5 Best Ways to Compress Files With zipfile Module in Python

πŸ’‘ Problem Formulation: Developers often need to programmatically compress files to save on storage space or to make file transfers more efficient. The Python zipfile module provides functionalities for reading, writing, and creating ZIP archives. This article explains how to use the zipfile module to compress various types of files. As an example, we will explore the compression of a collection of text files into a single ZIP file, which should result in a smaller combined file size.

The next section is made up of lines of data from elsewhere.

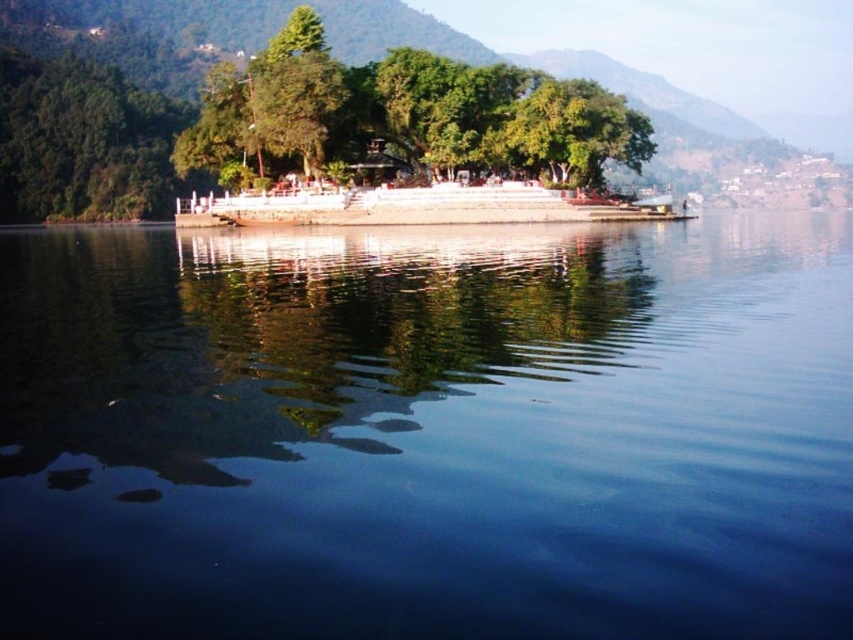
Question: Can you confirm if transparent blue water at center is wider than green leafy tree at center?

Choices:
 (A) no
 (B) yes

Answer: (A)

Question: Observing the image, what is the correct spatial positioning of transparent blue water at center in reference to green leafy tree at center?

Choices:
 (A) right
 (B) left

Answer: (A)

Question: Is transparent blue water at center above green leafy tree at center?

Choices:
 (A) no
 (B) yes

Answer: (A)

Question: Which object appears farthest from the camera in this image?

Choices:
 (A) green leafy tree at center
 (B) transparent blue water at center

Answer: (A)

Question: Which of the following is the farthest from the observer?

Choices:
 (A) green leafy tree at center
 (B) transparent blue water at center

Answer: (A)

Question: Which point is closer to the camera taking this photo?

Choices:
 (A) (21, 586)
 (B) (544, 170)

Answer: (A)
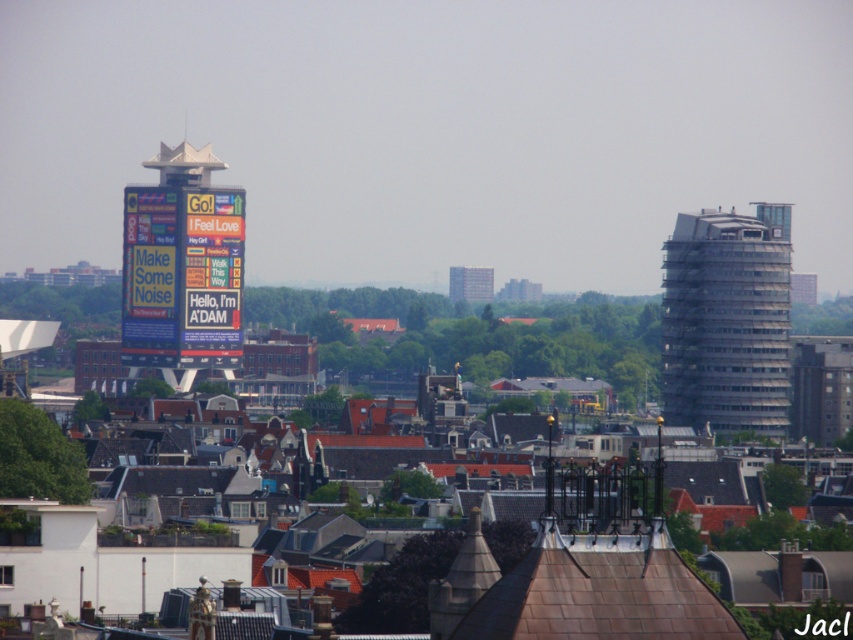
Question: Which object is farther from the camera taking this photo?

Choices:
 (A) multicolored digital billboard at center
 (B) gray concrete building at center
 (C) slate gray glass building at right

Answer: (C)

Question: Is the position of slate gray glass building at right less distant than that of multicolored digital billboard at center?

Choices:
 (A) no
 (B) yes

Answer: (A)

Question: Does multicolored digital billboard at center appear over gray concrete building at center?

Choices:
 (A) yes
 (B) no

Answer: (A)

Question: Is slate gray glass building at right below gray concrete building at center?

Choices:
 (A) no
 (B) yes

Answer: (B)

Question: Which of the following is the closest to the observer?

Choices:
 (A) multicolored digital billboard at center
 (B) gray concrete building at center

Answer: (B)

Question: Which object is positioned closest to the gray concrete building at center?

Choices:
 (A) slate gray glass building at right
 (B) multicolored digital billboard at center

Answer: (A)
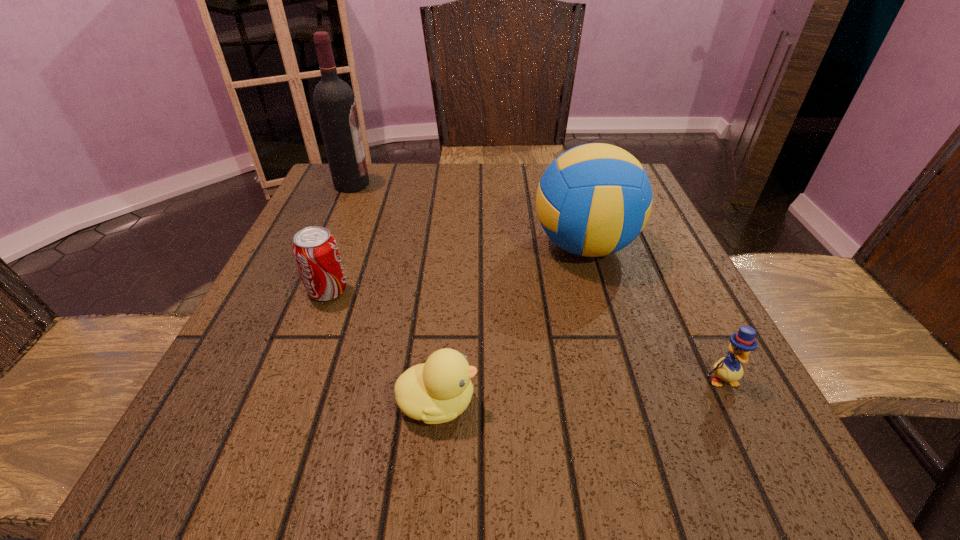
Image resolution: width=960 pixels, height=540 pixels. What are the coordinates of `free space that satisfies the following two spatial constraints: 1. on the face of the right duckling, where the monocle is placed; 2. at the beak of the third object from right to left` in the screenshot? It's located at (732, 402).

Where is `free region that satisfies the following two spatial constraints: 1. on the back side of the soda; 2. on the right side of the second tallest object`? Image resolution: width=960 pixels, height=540 pixels. free region that satisfies the following two spatial constraints: 1. on the back side of the soda; 2. on the right side of the second tallest object is located at coordinates (345, 246).

This screenshot has height=540, width=960. In order to click on vacant space that satisfies the following two spatial constraints: 1. on the back side of the soda; 2. on the label of the wine bottle in this screenshot , I will do `click(369, 185)`.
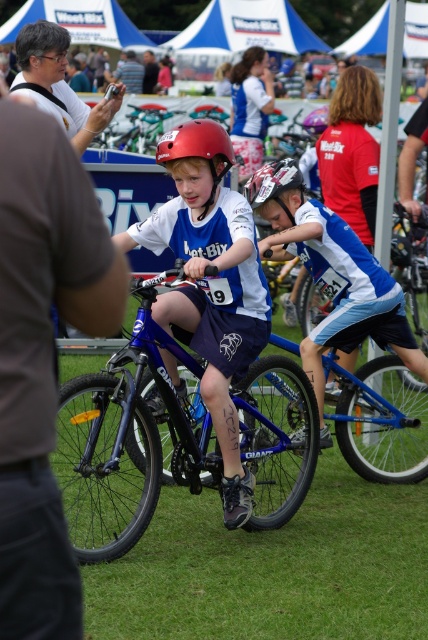
Does matte blue jersey at center appear over matte black helmet at upper center?

Incorrect, matte blue jersey at center is not positioned above matte black helmet at upper center.

Locate an element on the screen. matte blue jersey at center is located at coordinates (211, 284).

Find the location of a particular element. The height and width of the screenshot is (640, 428). matte blue jersey at center is located at coordinates (211, 284).

Is brown fabric shirt at left wider than blue jersey at center?

In fact, brown fabric shirt at left might be narrower than blue jersey at center.

Which is behind, point (65, 582) or point (261, 211)?

Positioned behind is point (261, 211).

Find the location of `brown fabric shirt at left`. brown fabric shirt at left is located at coordinates (42, 358).

Does blue jersey at center have a smaller size compared to dark blue shirt at center?

Actually, blue jersey at center might be larger than dark blue shirt at center.

Who is positioned more to the right, blue jersey at center or dark blue shirt at center?

blue jersey at center

This screenshot has height=640, width=428. What are the coordinates of `blue jersey at center` in the screenshot? It's located at (x=332, y=275).

Find the location of a particular element. This screenshot has width=428, height=640. blue jersey at center is located at coordinates (332, 275).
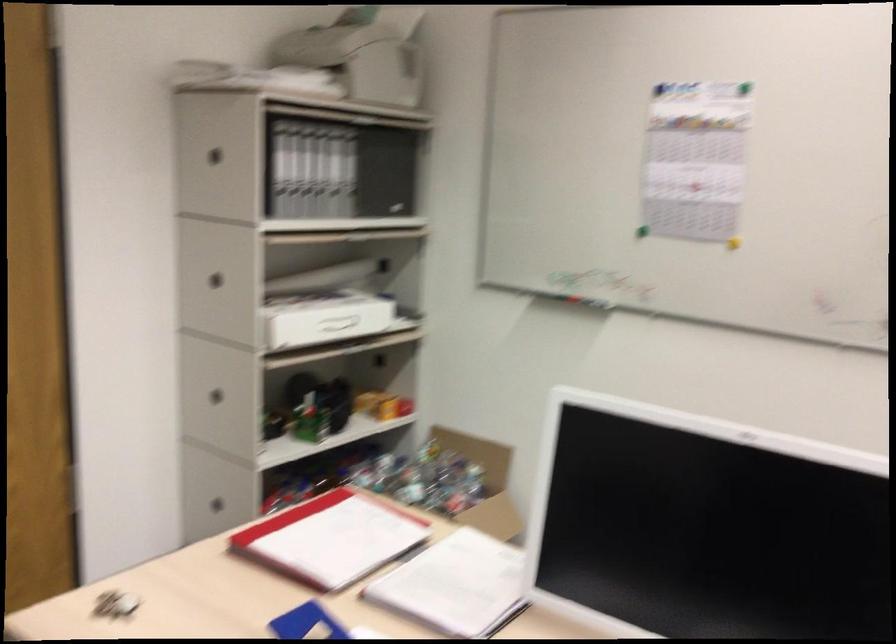
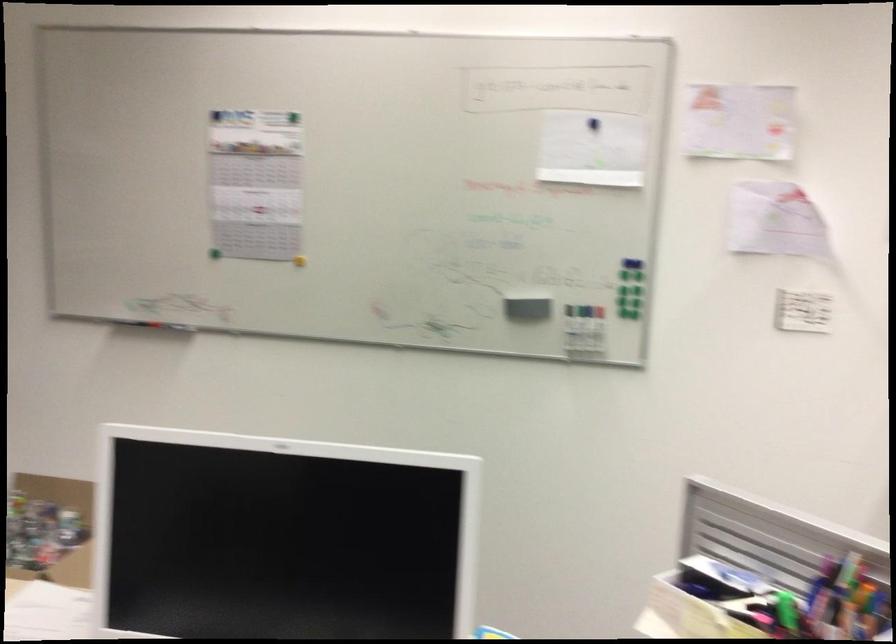
In the second image, find the point that corresponds to the point at 570,297 in the first image.

(158, 325)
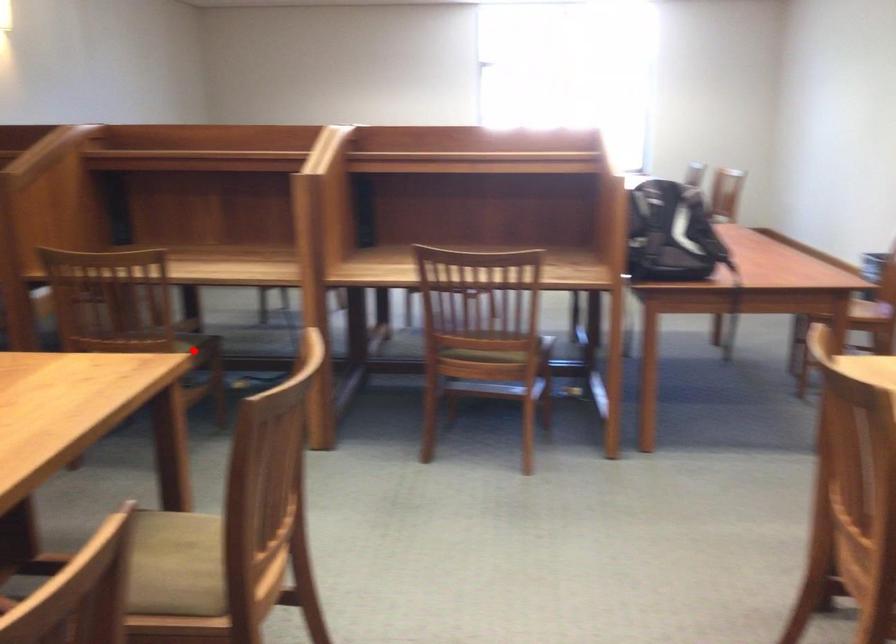
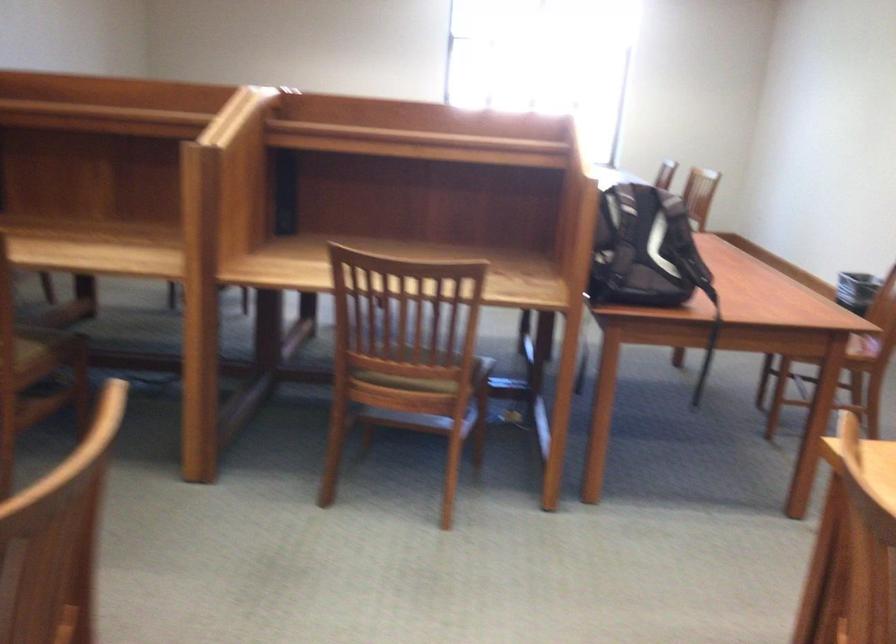
The point at the highlighted location is marked in the first image. Where is the corresponding point in the second image?

(46, 348)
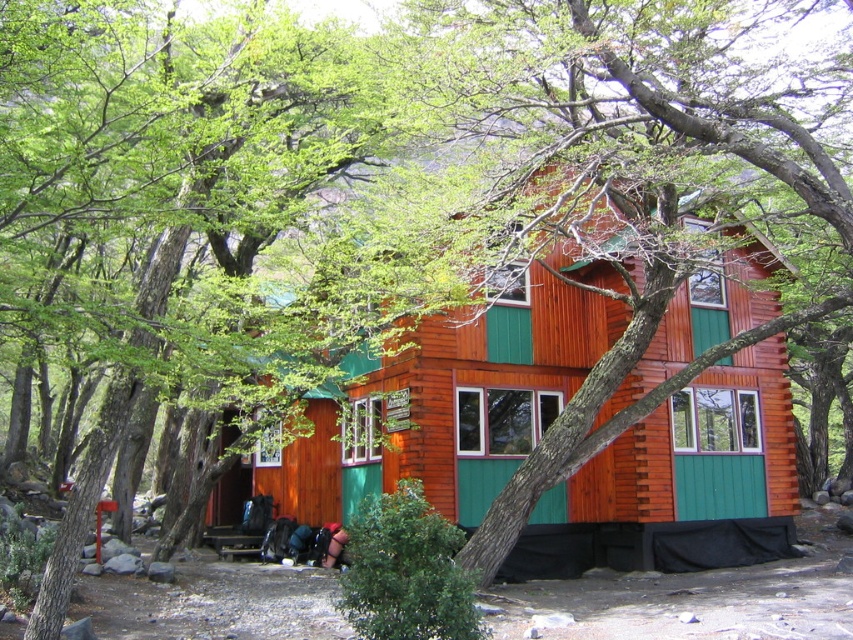
You are planning to build a small garden between the wooden cabin at center and the green wood tree at center. Based on their sizes, which one should you place the garden closer to?

The wooden cabin at center has a smaller size compared to the green wood tree at center, so the garden should be placed closer to the wooden cabin at center to ensure there is enough space around the larger tree.

You are planning to build a small garden between the wooden cabin at center and the green wood tree at center. The garden requires a minimum of 10 feet of space. Based on the scene description, is there enough space for the garden?

The distance between the wooden cabin at center and the green wood tree at center is 15.52 feet, which is more than the required 10 feet, so there is sufficient space for the garden.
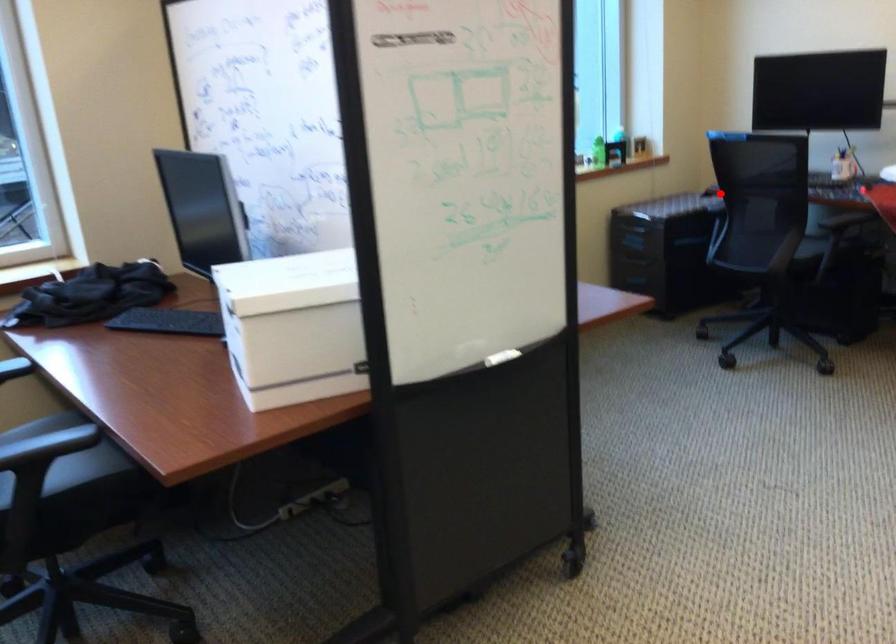
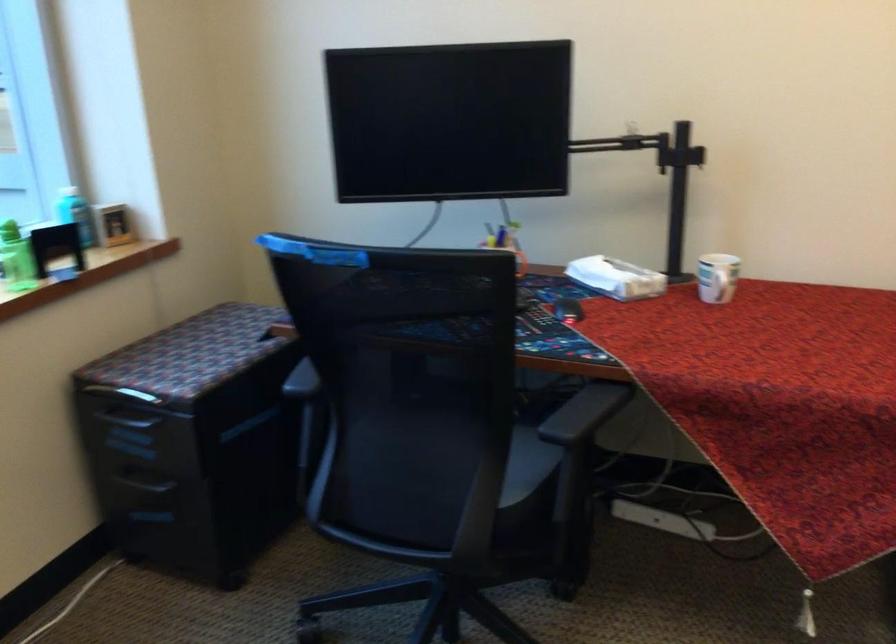
Question: I am providing you with two images of the same scene from different viewpoints. Given a red point in image1, look at the same physical point in image2. Is it:

Choices:
 (A) Closer to the viewpoint
 (B) Farther from the viewpoint

Answer: (A)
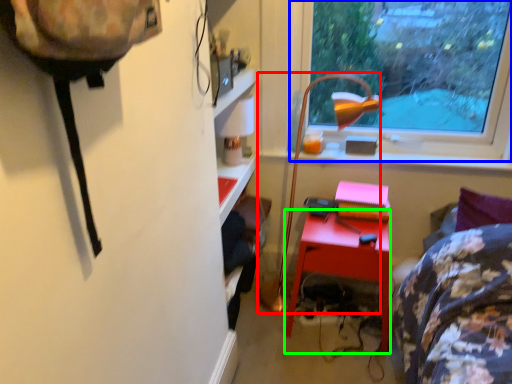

Method 1: Using zipfile to Create a New ZIP File

This method involves initializing a new ZIP file and then adding files one by one to the archive. The ZipFile class in the zipfile module is used to create a writeable archive, and files are added using the write() method.

Here’s an example:

import zipfile

with zipfile.ZipFile('example.zip', 'w') as myzip:
    myzip.write('document1.txt')
    myzip.write('image1.png')

Output: An ‘example.zip’ file is created containing ‘document1.txt’ and ‘image1.png’

In this snippet, ‘example.zip’ is the name of the new ZIP file being created, and the ‘w’ parameter specifies that we are opening the file in write mode. We then write two files ‘document1.txt’ and ‘image1.png’ into this ZIP file. Note that the files must exist in the same directory as the script or you must specify their paths.

Method 2: Adding Files with Compression

To further reduce the file size, Python’s zipfile module allows specifying the compression algorithm. Using the ZIP_DEFLATED option, we can add files with deflated compression to make the archive even smaller.

Here’s an example:

import zipfile

with zipfile.ZipFile('example.zip', 'w', zipfile.ZIP_DEFLATED) as myzip:
    myzip.write('document1.txt')

Output: A more compressed ‘example.zip’ file is created, containing ‘document1.txt’

Here, we open ‘example.zip’ with the additional parameter zipfile.ZIP_DEFLATED to apply the standard compression algorithm, which effectively reduces the file size more than just storing the file uncompressed. This method is great for text and other deflate-friendly data.

Method 3: Adding Multiple Files from a Directory

When working with directories full of files, you can compress all of them into a ZIP file using a loop. This avoids manually adding each file.

Here’s an example:

import zipfile
import os

with zipfile.ZipFile('example.zip', 'w') as myzip:
    for foldername, subfolders, filenames in os.walk('my_folder'):
        for filename in filenames:
            myzip.write(os.path.join(foldername, filename))

Output: ‘example.zip’ containing all files from ‘my_folder’

This script compresses every file within ‘my_folder’ into ‘example.zip’. The os.walk() function walks through the directory tree, and for each file encountered, it adds the file to the ZIP archive. This is an efficient way to handle batch file compression.

Method 4: Using Context Manager for Cleaner Code

Python’s context managers make code cleaner and more readable. By using a context manager, we ensure that the ZIP file is properly closed after its creation, even if errors occur during the file operations.

Here’s an example:

import zipfile

with zipfile.ZipFile('example.zip', 'w') as myzip:
    myzip.write('document1.txt')
    # Add more file operations here

Output: ‘example.zip’ with the file ‘document1.txt’

Note that this is not a different method of compression but a coding practice that enhances resource management. By using the with statement, the ZIP file is automatically closed after the block of code is executed, which mitigates the risk of leaving files opened unintentionally.

Bonus One-Liner Method 5: Compress a File in a Single Statement

For quick tasks where you want to zip a single file without fuss, Python allows you to compress files using a one-liner command.

Here’s an example:

zipfile.ZipFile('example.zip', 'w').write('document1.txt')

Output: ‘example.zip’ with ‘document1.txt’

This code does everything in one line without explicitly opening or closing the ZIP file. This one-liner can be useful in scripts or command line operations where simplicity and brevity are desired. However, this should be used with caution, as it may not close the ZIP file properly if an error occurs.

Summary/Discussion

  • Method 1: Creating a New ZIP File. Straightforward and easy to use. Less efficient for multiple files.
  • Method 2: Adding Files with Compression. Efficient in reducing file size. Requires understanding of compression formats.
  • Method 3: Adding Multiple Files from a Directory. Streamlines batch processing. May include unwanted files if not handled carefully.
  • Method 4: Using Context Manager. Clean and safe. It’s more of a best practice than a compression method.
  • Bonus Method 5: One-Liner. Quick and easy. Does not ensure proper resource management.